由于以前的LLM只在内部执行计算,因此无法处理大型计算和复杂的算法。PAL将问题分解为多个推理步骤,并将这些推理步骤和计算委托给Python解释器。因此,只要LLM的编码能力足够,它就可以准确地执行任何计算。
Prompt 示例
Prompt
Q: I have a drum, a flute, a clarinet, a violin, four accordions, a piano, a trombone, and a trumpet. How many musical instruments do I have?
# solution using Python:
def solution():
"""Q: I have a drum, a flute, a clarinet, a violin, four accordions, a piano, a trombone, and a trumpet.
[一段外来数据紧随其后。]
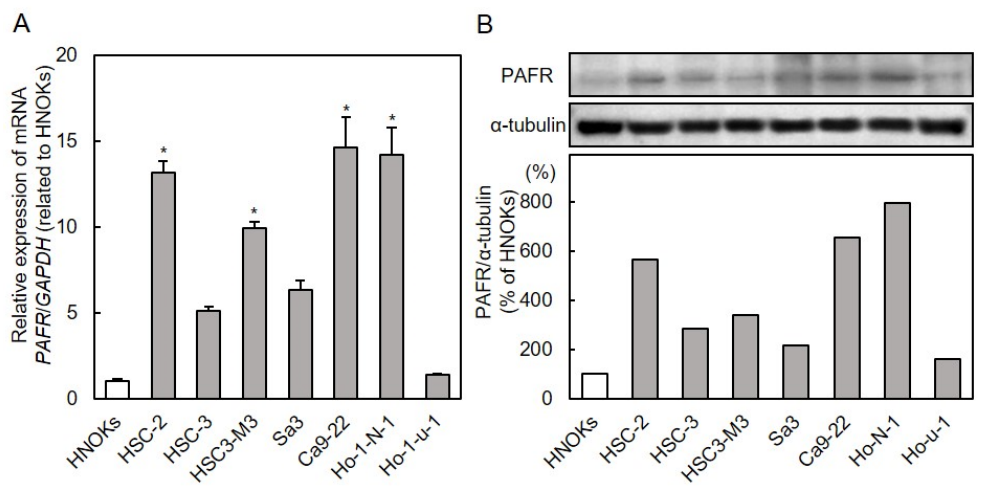
Figure 1. PAFR expression in OSCC cells. ( A ) Quantification of PAFR mRNA expression in OSCC cells by qRT-PCR analysis. PAFR mRNA expression was significantly upregulated in four OSCC cell lines compared to HNOKs (ANOVA with Tukey’s multiple comparison test; *, p < 0.05). ( B ) Representative immunoblot analyses of PAFR protein expression. PAFR protein expression was upregulated in six OSCC cell lines compared to HNOKs. Densitometry data were normalized to α -tubulin protein levels. Values are expressed as percentages of HNOKs. Detailed information about the Western blotting can be found at Figure S1 and Table S1. OSCC, oral squamous cell carcinoma; HNOKs, human normal oral keratinocytes.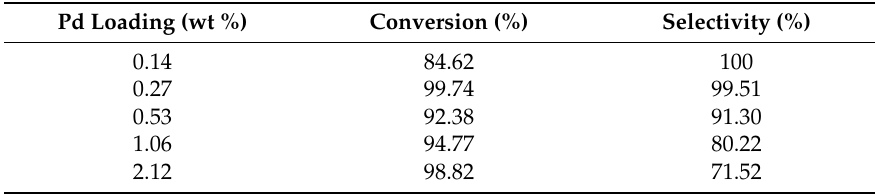
Table 2. Catalytic properties of catalyst with different Pd loading.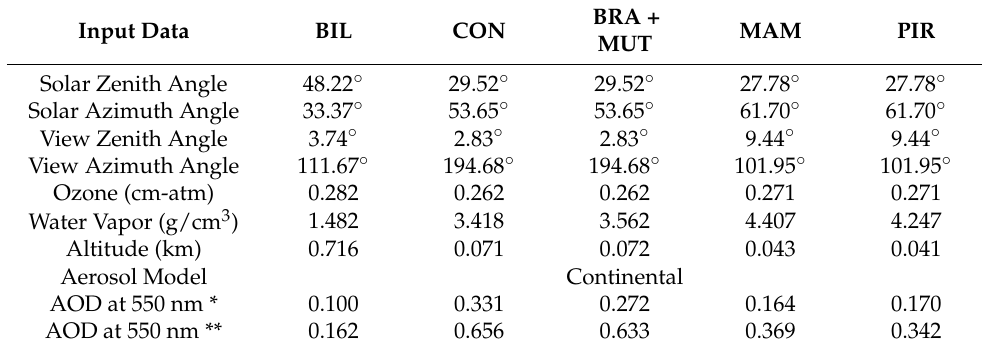
Table A1. Overview of input data required for the AC for water bodies included in this study.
How many musical instruments do I have?"""
musical_instruments_to_count = {
'drum': 1,
'flute': 1,
'clarinet': 1,
'violin': 1,
'accordion': 4,
'piano': 1,
'trombone': 1,
'trumpet': 1
}
num_musical_instruments = sum(musical_instruments_to_count.values())
return num_instruments
Q: I have a chair, two ovens, and three tables. How many objects do I have?
# solution using Python:
def solution():
"""Q: I have a chair, two ovens, and three tables. How many objects do I have?
"""
objects_to_count = {
'chair': 1,
'oven': 2,
'table': 3
}
num_objects = sum(objects_to_count.values())
return num_objects
Q: I have a chair, two potatoes, a cauliflower, a lettuce head, two tables, a cabbage, two onions, and three fridges. How many vegetables do I have?
# solution using Python:
def solution():
"""Q: I have a chair, two potatoes, a cauliflower, a lettuce head, two tables, a cabbage, two onions, and three fridges. How many vegetables do I have?
"""
# note: I'm not counting the chair, tables, or fridges as vegetables
vegetables_to_count = {
'potato': 2,
'cauliflower': 1,
'lettuce head': 1,
'cabbage': 1,
'onion': 2
}
num_vegetables = sum(vegetables_to_count.values())
return num_vegetables
Q: I have a raspberry, a cat, a rabbit, a mouse, a pig, two snails, a fish, two cows, a snake, a goat, and a duck. How many animals do I have?
# solution using Python:
def solution():
"""Q: I have a raspberry, a cat, a rabbit, a mouse, a pig, two snails, a fish, two cows, a snake, a goat, and a duck. How many animals do I have?
"""
# note: I'm not counting the raspberry as an animal
animals_to_count = {
'cat': 1,
'rabbit': 1,
'mouse': 1,
'pig': 1,
'snail': 2,
'fish': 1,
'cow': 2,
'snake': 1,
'goat': 1,
'duck': 1
}
num_animals = sum(animals_to_count.values())
return num_animals
Q: {屋子里有三把椅子两个桌子,三张床,请问一共有多少的家具?}
# solution using Python:
Output
以下是Python代码:
def solution():
"""Q: 屋子里有三把椅子两个桌子,三张床,请问一共有多少的家具?"""
furniture_to_count = {
'chair': 3,
'table': 2,
'bed': 3
}
num_furniture = sum(furniture_to_count.values())
return num_furniture
答案是:你有八件家具。
数据集
我们实验了三大类推理任务:
(1)来自GSM8K、SVAMP、ASDIV和MAWPS等广泛数据集的数学问题; (2)来自BIG-Bench Hard的符号推理; (3)来自BIG-Bench Hard中的算法问题。
GSM8K
GSM8K是一个由8.5K高质量语言多样的初级数学单词问题组成的数据集。这些问题分为7.5K训练问题和1K测试问题。这些问题需要两到八个步骤才能解决,并通过使用基本算术运算(+-/*)进行一系列基本计算来获得最终答案。
Defects4J
该数据集包含5个Java项目的已知缺陷和修复,包括Commons Math、Joda Time等
MultiArith
MultiArith数据集是一个多步骤算法数据集,包含600个初级基于场景的数学问题。
Django
该数据集也是一个自然语言到代码的语义解析任务数据集,其中包括来自Django Web框架的Python代码和相关的自然语言描述。
Codeforces
该数据集是一个在线编程竞赛平台,包含来自世界各地的程序员提交的数百万行代码。
SQuAD
该数据集是一个广泛用于自然语言处理任务的问答数据集,其中包含维基百科上的问题及其相应的答案
参考文献
[1] Brown, T. B., Mann, B., Ryder, N., Subbiah, M., Kaplan, J., Dhariwal, P ., Neelakantan, A., Shyam, P ., Sastry, G., Askell, A., Agarwal, S., Herbert-V oss, A., Krueger, G., Henighan, T., Child, R., Ramesh, A., Ziegler, D. M., Wu, J., Winter, C., Hesse, C., Chen, M., Sigler, E., Litwin, M., Gray, S., Chess, B., Clark, J., Berner, C., McCandlish, S., Radford, A., Sutskever, I., and Amodei, D. Language Models are Few-Shot Learners. In NeurIPS, 2020.
[2] Wang, X., Wei, J., Schuurmans, D., Le, Q., Chi, E., and Zhou, D. Self-Consistency Improves Chain of Thought Reasoning in Language Models. arXiv preprint arXiv:2203.11171, 2022b.
[3] Wei, J., Wang, X., Schuurmans, D., Bosma, M., Chi, E., Le, Q., and Zhou, D. Chain of Thought Prompting Elicits Reasoning in Large Language Models. arXiv preprint arXiv:2201.11903, 2022.